Plain-text document sources -
——————
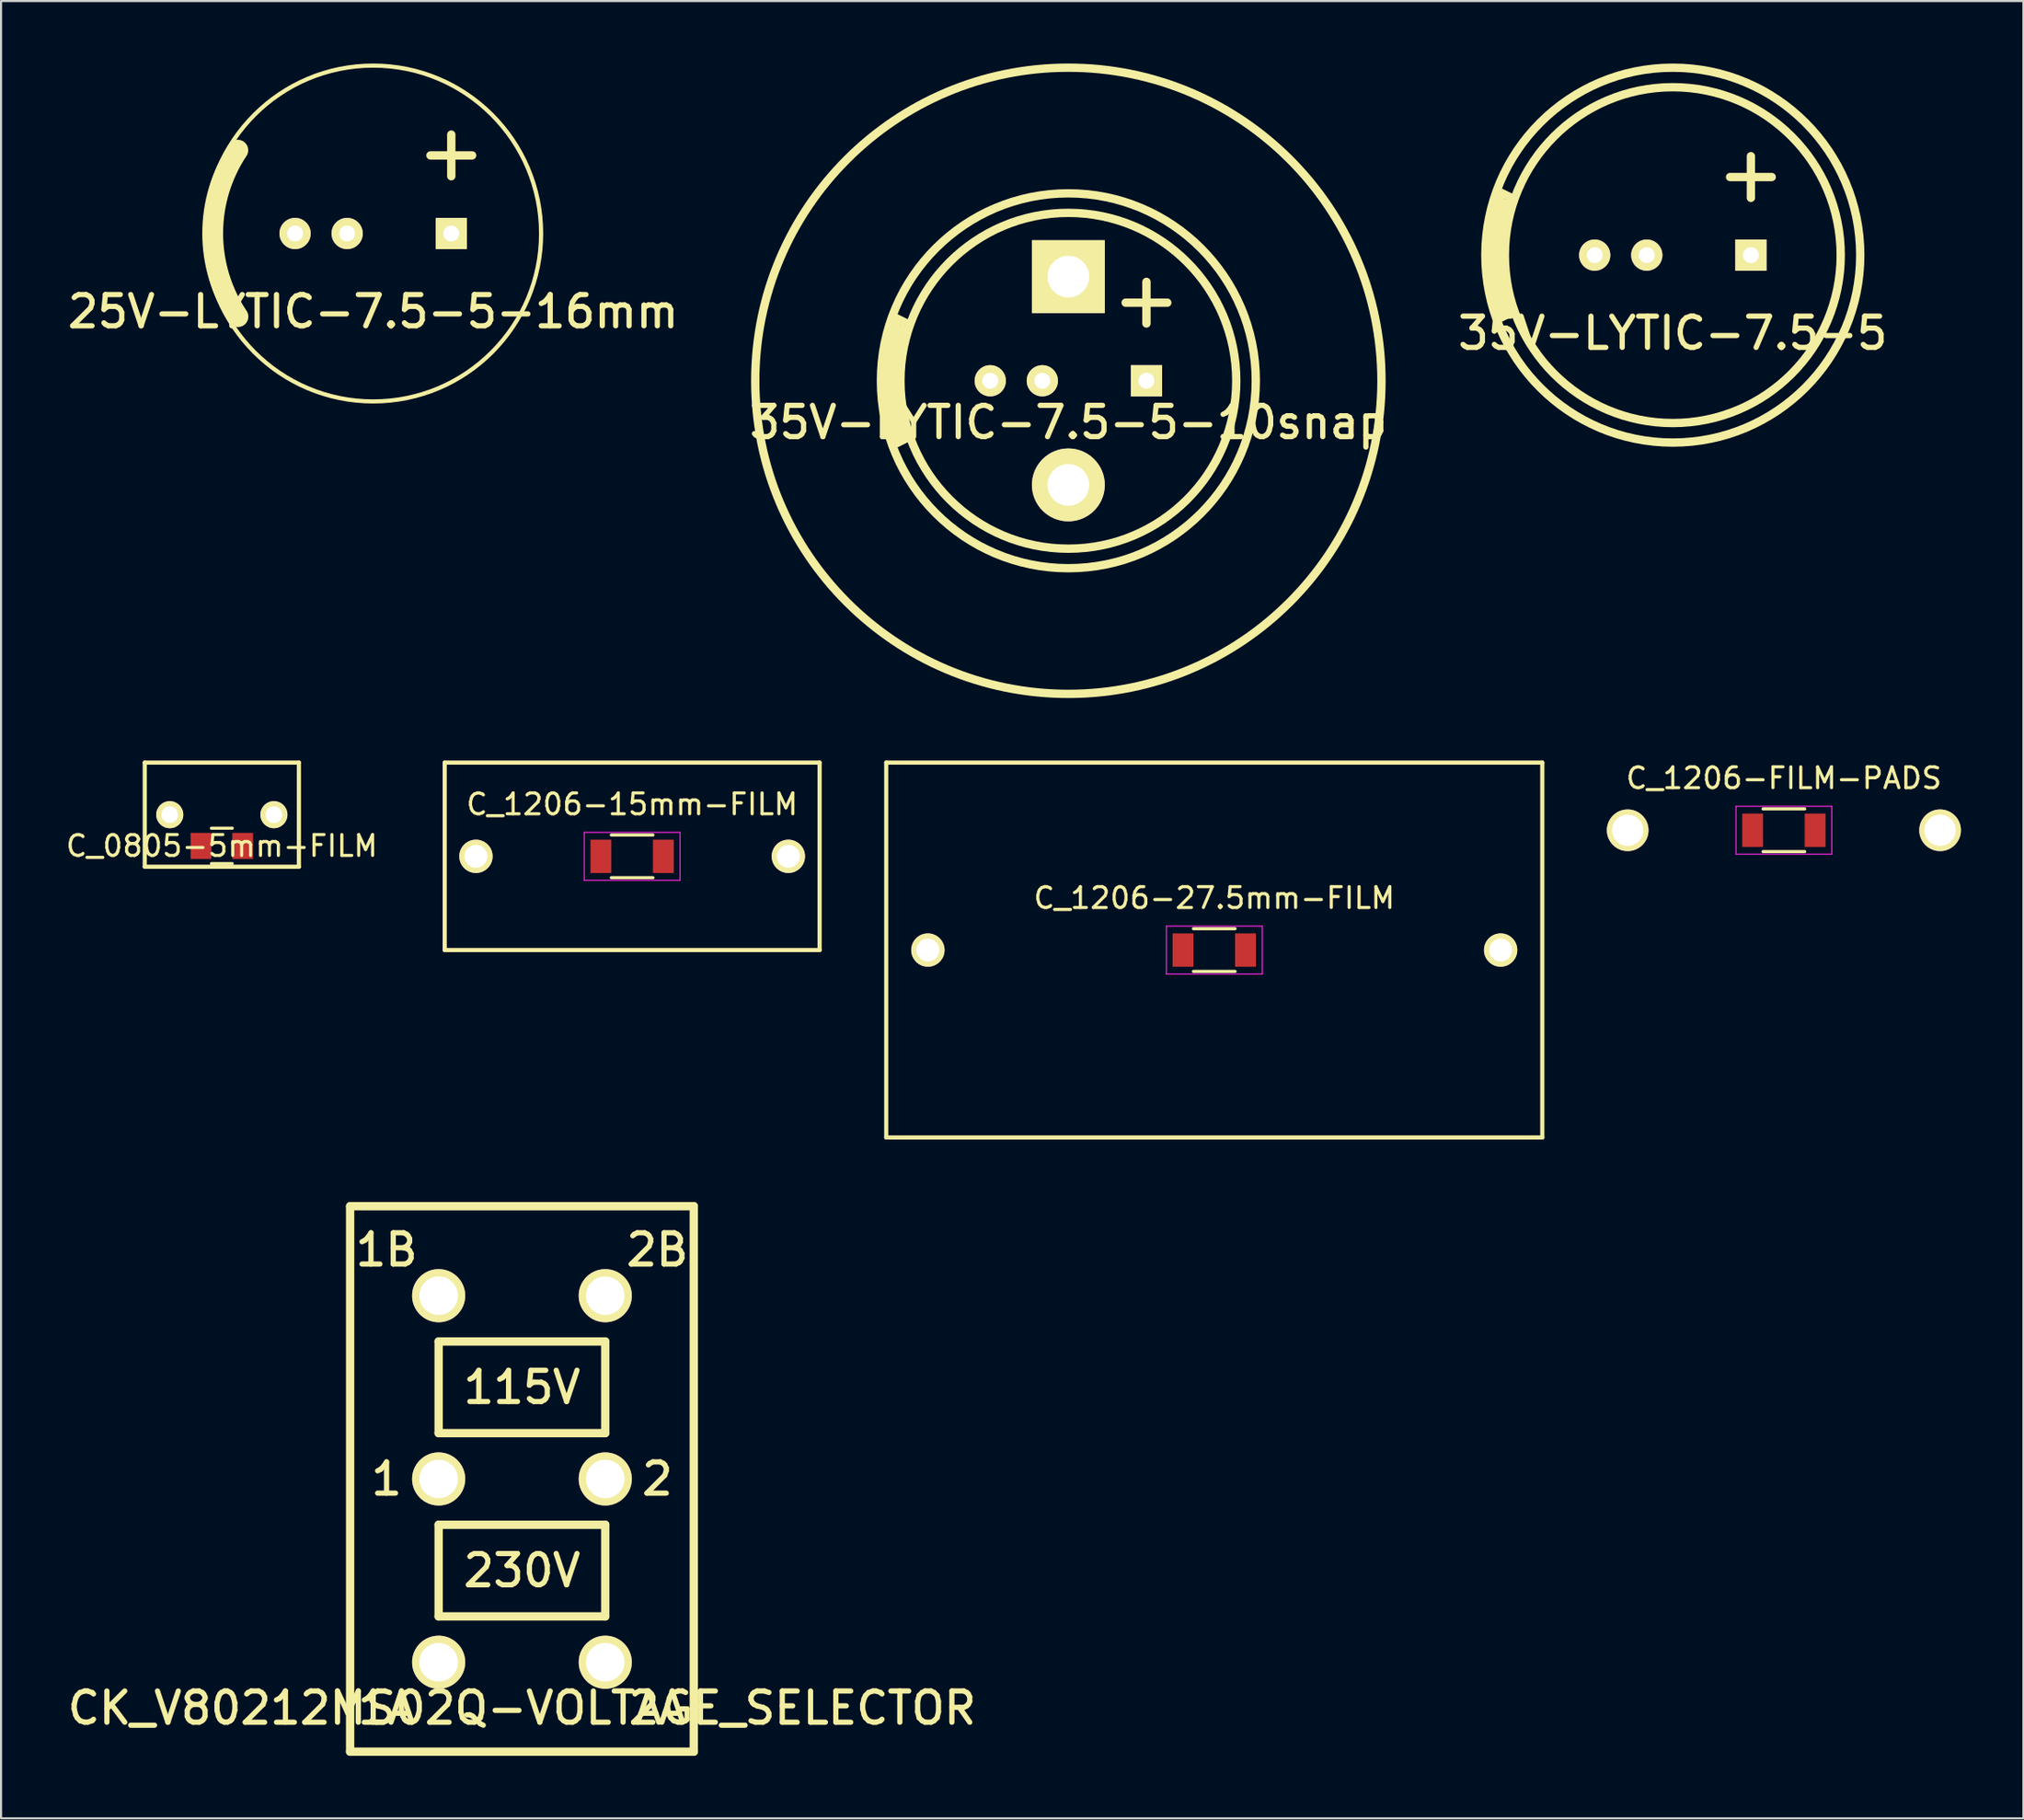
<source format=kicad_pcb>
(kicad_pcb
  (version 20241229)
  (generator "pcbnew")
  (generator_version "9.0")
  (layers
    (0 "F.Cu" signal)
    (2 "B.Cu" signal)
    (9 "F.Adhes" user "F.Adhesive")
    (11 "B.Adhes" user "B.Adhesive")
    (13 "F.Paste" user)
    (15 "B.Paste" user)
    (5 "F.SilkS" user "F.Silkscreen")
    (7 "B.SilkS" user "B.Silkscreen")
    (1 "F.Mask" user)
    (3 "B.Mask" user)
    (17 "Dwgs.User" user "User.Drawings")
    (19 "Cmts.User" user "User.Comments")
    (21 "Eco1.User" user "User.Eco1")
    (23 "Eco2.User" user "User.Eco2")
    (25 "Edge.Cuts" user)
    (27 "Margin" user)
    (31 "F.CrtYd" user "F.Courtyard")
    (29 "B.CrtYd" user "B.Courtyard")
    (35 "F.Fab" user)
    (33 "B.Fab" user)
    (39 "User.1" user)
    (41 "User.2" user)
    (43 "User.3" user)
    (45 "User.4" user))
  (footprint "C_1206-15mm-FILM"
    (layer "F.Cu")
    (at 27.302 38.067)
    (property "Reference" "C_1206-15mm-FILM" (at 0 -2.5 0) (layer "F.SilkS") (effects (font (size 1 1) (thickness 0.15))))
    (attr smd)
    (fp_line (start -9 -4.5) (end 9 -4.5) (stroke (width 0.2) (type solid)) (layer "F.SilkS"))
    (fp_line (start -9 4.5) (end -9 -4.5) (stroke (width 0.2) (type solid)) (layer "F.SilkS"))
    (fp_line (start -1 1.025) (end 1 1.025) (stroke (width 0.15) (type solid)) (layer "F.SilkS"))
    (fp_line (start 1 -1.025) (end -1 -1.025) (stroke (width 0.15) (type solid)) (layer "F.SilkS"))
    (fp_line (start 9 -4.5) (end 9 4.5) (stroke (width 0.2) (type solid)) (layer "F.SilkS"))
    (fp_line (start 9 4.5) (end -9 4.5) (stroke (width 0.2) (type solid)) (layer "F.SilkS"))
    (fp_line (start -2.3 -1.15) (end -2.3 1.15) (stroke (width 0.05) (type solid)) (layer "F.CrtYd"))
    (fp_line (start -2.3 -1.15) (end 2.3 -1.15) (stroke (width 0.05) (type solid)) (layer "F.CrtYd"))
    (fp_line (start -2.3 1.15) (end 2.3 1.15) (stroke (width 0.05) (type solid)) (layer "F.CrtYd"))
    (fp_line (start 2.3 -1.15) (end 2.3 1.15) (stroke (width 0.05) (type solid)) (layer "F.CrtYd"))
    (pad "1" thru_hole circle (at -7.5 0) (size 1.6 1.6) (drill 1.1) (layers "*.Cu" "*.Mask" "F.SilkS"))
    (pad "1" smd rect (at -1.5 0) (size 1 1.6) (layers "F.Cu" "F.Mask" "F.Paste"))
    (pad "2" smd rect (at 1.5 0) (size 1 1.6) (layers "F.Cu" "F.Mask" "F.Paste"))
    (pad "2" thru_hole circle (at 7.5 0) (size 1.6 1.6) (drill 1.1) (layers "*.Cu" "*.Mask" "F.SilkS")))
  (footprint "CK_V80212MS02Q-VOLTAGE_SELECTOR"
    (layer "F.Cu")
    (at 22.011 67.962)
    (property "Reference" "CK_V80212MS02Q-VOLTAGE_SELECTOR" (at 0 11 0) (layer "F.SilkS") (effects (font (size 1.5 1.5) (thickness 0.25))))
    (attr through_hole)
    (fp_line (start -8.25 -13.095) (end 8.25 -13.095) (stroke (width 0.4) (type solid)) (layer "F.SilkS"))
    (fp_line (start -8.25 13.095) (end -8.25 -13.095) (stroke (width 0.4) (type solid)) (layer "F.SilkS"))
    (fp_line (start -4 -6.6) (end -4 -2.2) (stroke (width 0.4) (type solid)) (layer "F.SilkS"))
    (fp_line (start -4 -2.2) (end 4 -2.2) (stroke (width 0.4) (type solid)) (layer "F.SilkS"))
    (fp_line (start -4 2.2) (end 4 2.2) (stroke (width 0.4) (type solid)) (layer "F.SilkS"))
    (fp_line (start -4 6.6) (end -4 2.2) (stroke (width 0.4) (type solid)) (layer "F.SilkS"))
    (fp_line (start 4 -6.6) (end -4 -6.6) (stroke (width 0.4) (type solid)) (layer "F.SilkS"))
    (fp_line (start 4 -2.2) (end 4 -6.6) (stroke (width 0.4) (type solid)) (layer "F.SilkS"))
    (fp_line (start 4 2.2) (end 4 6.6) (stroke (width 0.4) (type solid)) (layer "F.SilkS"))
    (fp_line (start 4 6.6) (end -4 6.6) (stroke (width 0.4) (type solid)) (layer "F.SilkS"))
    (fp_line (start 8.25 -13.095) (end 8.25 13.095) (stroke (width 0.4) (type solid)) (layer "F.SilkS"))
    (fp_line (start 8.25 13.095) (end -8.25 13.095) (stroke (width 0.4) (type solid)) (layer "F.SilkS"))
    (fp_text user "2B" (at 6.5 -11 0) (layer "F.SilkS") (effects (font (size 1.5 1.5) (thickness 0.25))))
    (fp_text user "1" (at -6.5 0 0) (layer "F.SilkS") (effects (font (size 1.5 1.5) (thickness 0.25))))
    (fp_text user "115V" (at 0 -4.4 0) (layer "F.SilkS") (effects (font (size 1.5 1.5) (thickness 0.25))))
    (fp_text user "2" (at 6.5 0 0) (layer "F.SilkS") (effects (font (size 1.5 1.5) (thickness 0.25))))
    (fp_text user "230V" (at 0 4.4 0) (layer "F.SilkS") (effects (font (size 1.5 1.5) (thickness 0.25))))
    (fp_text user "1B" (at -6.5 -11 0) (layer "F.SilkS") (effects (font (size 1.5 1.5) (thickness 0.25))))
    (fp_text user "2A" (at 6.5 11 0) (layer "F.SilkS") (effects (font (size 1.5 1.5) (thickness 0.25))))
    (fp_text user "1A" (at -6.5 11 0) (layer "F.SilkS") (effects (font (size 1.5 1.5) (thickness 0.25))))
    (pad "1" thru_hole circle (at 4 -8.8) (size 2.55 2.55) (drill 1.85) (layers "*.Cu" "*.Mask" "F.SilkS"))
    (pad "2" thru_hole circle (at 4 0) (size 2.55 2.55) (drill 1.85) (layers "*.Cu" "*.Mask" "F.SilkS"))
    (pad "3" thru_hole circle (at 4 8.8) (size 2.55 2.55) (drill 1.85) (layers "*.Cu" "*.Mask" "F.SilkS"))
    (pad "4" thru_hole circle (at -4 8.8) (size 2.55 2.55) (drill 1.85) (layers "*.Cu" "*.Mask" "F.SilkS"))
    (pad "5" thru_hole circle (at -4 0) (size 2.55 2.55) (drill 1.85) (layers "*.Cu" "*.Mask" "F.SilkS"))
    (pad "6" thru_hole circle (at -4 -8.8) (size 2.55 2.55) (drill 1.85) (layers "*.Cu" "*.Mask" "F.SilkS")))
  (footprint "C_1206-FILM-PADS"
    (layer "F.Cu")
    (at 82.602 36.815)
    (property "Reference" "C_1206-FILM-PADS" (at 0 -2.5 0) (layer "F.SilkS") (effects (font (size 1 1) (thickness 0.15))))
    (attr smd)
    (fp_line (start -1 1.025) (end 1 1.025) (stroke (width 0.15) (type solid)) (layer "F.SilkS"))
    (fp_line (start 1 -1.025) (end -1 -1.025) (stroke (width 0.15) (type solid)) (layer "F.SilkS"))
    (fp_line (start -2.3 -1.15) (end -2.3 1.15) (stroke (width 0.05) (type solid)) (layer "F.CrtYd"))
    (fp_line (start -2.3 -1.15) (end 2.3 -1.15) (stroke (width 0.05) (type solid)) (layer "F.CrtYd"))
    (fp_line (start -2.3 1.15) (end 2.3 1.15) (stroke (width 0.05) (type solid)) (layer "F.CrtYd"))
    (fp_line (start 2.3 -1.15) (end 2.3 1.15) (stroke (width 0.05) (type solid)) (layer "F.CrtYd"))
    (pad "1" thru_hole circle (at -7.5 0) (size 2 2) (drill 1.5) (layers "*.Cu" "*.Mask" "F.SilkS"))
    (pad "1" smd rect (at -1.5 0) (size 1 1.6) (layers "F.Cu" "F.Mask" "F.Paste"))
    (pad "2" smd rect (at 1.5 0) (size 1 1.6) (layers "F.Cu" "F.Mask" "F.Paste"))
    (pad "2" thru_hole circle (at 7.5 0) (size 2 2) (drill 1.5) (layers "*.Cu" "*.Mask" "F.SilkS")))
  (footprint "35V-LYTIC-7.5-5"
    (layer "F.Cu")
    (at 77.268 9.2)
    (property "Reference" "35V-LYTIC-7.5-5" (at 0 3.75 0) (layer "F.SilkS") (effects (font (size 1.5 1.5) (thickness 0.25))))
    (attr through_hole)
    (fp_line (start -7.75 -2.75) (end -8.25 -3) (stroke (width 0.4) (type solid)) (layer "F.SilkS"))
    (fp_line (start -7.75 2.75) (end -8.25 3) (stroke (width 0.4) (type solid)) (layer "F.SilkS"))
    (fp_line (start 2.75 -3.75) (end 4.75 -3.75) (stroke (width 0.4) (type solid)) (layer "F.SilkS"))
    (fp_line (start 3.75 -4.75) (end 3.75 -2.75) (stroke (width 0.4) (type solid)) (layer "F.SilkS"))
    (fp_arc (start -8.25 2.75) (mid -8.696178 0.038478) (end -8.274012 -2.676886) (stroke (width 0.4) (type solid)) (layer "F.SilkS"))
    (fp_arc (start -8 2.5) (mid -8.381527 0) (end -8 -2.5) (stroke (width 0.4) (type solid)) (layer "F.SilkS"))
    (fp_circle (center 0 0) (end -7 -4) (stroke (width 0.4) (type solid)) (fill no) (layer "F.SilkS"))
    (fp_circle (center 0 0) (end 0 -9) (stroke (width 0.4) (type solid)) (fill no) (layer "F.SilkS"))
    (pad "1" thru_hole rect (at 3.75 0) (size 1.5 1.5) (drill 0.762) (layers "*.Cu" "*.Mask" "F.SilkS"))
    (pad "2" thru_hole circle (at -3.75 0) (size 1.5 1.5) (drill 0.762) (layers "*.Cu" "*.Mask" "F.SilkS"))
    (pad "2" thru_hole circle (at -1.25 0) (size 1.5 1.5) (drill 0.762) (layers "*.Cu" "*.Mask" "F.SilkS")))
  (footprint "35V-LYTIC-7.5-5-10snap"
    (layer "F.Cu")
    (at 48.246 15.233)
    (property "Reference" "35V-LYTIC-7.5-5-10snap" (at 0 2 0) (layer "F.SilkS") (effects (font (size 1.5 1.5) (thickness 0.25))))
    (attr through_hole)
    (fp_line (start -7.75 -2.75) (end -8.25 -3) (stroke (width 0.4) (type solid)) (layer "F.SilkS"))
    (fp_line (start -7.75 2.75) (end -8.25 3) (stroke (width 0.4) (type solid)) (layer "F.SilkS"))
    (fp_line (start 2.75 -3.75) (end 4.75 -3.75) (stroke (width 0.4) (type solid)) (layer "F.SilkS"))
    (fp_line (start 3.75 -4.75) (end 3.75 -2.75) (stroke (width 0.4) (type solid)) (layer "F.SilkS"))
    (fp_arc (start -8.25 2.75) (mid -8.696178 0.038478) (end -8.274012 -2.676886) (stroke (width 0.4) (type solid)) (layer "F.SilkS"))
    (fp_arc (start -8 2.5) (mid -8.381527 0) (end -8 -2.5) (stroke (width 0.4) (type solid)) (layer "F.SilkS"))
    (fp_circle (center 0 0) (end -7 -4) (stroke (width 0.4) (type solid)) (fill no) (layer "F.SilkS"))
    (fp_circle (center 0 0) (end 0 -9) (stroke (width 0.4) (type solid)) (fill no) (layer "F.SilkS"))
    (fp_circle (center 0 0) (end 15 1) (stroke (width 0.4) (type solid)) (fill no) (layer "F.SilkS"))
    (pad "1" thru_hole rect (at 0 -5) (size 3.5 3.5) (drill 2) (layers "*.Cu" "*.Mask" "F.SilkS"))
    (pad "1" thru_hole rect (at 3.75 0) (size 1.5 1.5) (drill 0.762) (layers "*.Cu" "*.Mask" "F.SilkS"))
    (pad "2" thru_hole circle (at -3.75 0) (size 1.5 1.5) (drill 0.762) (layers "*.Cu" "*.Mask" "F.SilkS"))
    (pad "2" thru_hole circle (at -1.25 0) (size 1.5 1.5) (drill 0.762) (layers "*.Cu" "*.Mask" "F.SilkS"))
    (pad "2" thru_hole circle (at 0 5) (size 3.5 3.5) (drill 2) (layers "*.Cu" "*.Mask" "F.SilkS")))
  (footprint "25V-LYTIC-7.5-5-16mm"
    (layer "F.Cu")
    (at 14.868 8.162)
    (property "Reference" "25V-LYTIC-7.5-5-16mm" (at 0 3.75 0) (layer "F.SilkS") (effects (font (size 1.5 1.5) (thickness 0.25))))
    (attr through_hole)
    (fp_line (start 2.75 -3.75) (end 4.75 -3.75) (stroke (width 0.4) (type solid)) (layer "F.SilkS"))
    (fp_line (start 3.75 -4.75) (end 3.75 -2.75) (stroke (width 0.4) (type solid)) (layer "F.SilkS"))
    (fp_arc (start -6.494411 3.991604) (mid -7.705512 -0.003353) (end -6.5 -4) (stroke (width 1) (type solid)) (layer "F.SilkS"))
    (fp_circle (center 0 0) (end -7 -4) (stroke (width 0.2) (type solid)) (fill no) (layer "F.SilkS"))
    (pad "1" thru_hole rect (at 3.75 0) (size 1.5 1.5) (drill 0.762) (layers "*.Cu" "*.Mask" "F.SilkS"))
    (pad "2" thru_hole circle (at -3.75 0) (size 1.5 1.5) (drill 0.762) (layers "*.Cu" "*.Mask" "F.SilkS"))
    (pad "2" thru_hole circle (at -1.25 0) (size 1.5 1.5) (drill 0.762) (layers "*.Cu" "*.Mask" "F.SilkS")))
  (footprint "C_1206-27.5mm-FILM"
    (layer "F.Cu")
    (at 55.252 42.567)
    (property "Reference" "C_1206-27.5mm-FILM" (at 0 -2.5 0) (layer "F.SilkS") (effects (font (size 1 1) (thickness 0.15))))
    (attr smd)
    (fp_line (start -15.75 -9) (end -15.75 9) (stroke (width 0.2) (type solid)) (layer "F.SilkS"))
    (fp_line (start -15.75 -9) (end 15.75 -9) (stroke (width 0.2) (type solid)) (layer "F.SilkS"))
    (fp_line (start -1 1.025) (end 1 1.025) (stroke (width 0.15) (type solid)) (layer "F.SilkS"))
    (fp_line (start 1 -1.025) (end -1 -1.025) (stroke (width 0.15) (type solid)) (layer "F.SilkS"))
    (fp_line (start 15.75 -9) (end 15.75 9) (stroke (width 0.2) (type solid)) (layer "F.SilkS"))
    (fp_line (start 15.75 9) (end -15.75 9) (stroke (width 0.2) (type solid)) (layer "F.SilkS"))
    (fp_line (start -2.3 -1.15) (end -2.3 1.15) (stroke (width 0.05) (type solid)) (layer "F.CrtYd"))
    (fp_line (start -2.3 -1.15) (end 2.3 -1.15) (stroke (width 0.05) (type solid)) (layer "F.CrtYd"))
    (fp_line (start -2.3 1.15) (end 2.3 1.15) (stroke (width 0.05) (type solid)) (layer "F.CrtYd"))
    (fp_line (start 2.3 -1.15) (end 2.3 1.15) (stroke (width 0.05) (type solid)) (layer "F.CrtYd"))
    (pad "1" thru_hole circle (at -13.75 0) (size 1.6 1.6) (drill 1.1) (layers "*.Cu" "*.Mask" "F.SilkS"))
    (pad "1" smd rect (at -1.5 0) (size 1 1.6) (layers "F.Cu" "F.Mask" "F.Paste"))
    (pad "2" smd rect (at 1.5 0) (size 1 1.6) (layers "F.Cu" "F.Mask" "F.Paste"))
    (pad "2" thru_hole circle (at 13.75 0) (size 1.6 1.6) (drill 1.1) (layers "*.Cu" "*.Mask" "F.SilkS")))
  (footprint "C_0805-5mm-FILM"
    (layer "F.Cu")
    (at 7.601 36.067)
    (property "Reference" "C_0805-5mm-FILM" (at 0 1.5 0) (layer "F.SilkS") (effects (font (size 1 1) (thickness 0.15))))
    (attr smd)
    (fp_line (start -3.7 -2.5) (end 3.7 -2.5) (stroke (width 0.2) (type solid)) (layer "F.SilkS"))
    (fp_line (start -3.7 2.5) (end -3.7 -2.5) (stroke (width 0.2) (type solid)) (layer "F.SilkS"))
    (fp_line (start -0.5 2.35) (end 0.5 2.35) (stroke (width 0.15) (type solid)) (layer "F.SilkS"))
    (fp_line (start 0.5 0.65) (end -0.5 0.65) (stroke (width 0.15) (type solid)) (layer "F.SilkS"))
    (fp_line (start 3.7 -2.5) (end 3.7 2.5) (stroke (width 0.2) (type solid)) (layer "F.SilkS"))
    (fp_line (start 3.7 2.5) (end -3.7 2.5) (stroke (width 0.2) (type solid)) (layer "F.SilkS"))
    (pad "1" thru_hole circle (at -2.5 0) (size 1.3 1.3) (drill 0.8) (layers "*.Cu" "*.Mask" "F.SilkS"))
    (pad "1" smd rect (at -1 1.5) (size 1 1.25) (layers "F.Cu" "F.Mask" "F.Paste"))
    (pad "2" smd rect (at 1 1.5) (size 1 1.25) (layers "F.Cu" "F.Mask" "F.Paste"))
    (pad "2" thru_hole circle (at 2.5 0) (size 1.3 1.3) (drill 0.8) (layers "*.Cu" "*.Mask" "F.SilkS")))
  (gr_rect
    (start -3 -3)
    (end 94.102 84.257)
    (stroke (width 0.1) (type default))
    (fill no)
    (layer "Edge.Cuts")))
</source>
——————
Answer with the number alone after working out how many lines in the records contain the string "PADS".

2